Student protesters filled the streets of Hong Kong this past Oct. 1 on the anniversary of the founding of Communist China in 1949. As the peaceful “Occupy Central” protesters shielded themselves from tear gas with umbrellas, they unintentionally coined the term “Umbrella Revolution,” an ironic name for their month-long struggle against the oppressive Chinese government.
The pro-democracy protests were held in disapproval of the Chinese legislature’s August voting reform, which created a committee to handpick candidates for the Hong Kong chief executive elections in 2017 — effectively reversing what was supposed to be the city’s first democratic elections. By backing up on its promise, China has unsurprisingly angered an increasingly educated populace.
The strong student presence in the protests indeed reflects the generational divide in Hong Kong. According to The Wall Street Journal, the younger generation has not benefited from China’s economic rise as much as previous ones, which had gained factory and real-estate investor jobs. Furthermore, younger generations grew up under British influence and thus lack mainland China’s pride and identity.
To call the Hong Kong movement a “revolution” would be to ignore its true purpose. Hong Kong student leaders have rejected the term “revolution” to describe their movement because they seek reform and political gains through cooperation with the Chinese government rather than violence. These students want ongoing dialogue between the parties and tangible political change that will improve the freedom of future generations. While the term “revolution” is a buzzword used by the mass media to attract curious readers, calling the Hong Kong movement a revolution is both inaccurate and even detrimental to the students’ peaceful negotiation efforts. The movement is not calling for an overhaul of the Chinese government. Rather, the people of Hong Kong simply wish to maintain their rights and hold China accountable for its promise to allow the city to be an independent democracy.
Students around the world have shown solidarity for the movement, organizing campaigns such as “Wear Yellow for Hong Kong.” This campaign is made up of universities in the United States and United Kingdom. Despite the rain last Wednesday, college and university students from the Boston area gathered in Boston Commons to support the Hong Kong protests. Wellesley College also scheduled on-campus initatives to support the movement.

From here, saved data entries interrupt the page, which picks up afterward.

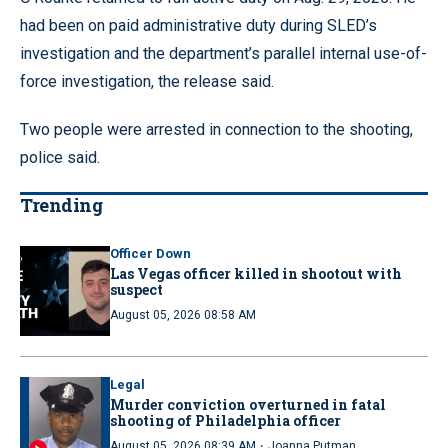
had been on paid administrative duty during SLED’s
investigation and the department’s parallel internal use-of-
force investigation, the release said.
Two people were arrested in connection to the shooting,
police said.
Trending
Officer Down
Las Vegas officer killed in shootout with
suspect
August 05, 2026 08:58 AM
Legal
Murder conviction overturned in fatal
shooting of Philadelphia officer
·
August 05, 2026 08:39 AM
Joanna Putman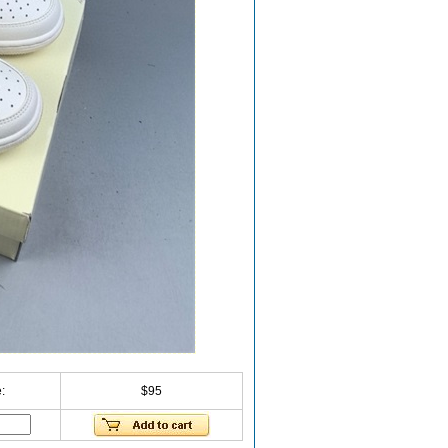
:
$95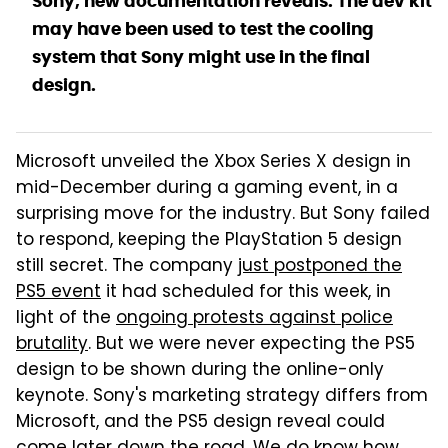
Sony, new documentation reveals. The dev kit
may have been used to test the cooling
system that Sony might use in the final
design.
Microsoft unveiled the Xbox Series X design in
mid-December during a gaming event, in a
surprising move for the industry. But Sony failed
to respond, keeping the PlayStation 5 design
still secret. The company
just postponed the
PS5 event
it had scheduled for this week, in
light of the
ongoing protests against police
brutality
. But we were never expecting the PS5
design to be shown during the online-only
keynote. Sony's marketing strategy differs from
Microsoft, and the PS5 design reveal could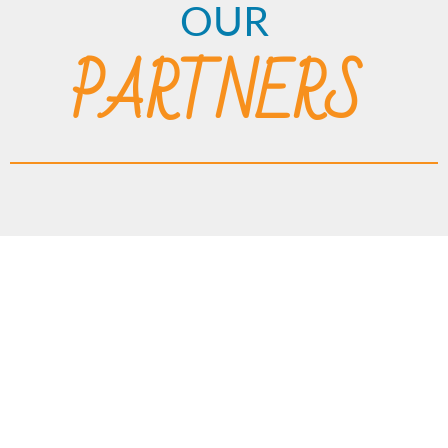
OUR
PARTNERS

We also applaud Hong Kong students for going out to the streets and resisting the Chinese government’s crackdown in an effort to make their city a better place. We might differ on whether democracy is the best form of government, but nevertheless, we support Hong Kong students’ political involvement and activism in their city and criticize the police brutality against these students. Hong Kong is unique in that the city does not seek a new government but rather the democracy they were promised. Students’ involvement in politics reflects both a healthy concern for the community’s future and the willingness to think critically and independently of the government.
Those who support democracy in Hong Kong should continue to show solidarity and join the international community of concerned, independent thinkers. The Wellesley News calls for fellow Wellesley students to continue to raise awareness of the movement and show solidarity. Yellow ribbons and clothes, Bitcoin donations, and Facebook posts and tweets all contribute to a student environment of international awareness and community engagement.
By showing our support, we can encourage our governments to condemn China’s response in its attempt to suppress the voice of Hong Kong. No longer should China remain above the law solely because of its economic prowess. Like all nations, China must be held accountable to its people, especially in Hong Kong. As college students ourselves, it is our social responsibility to support our fellow Hong Kong students in their efforts.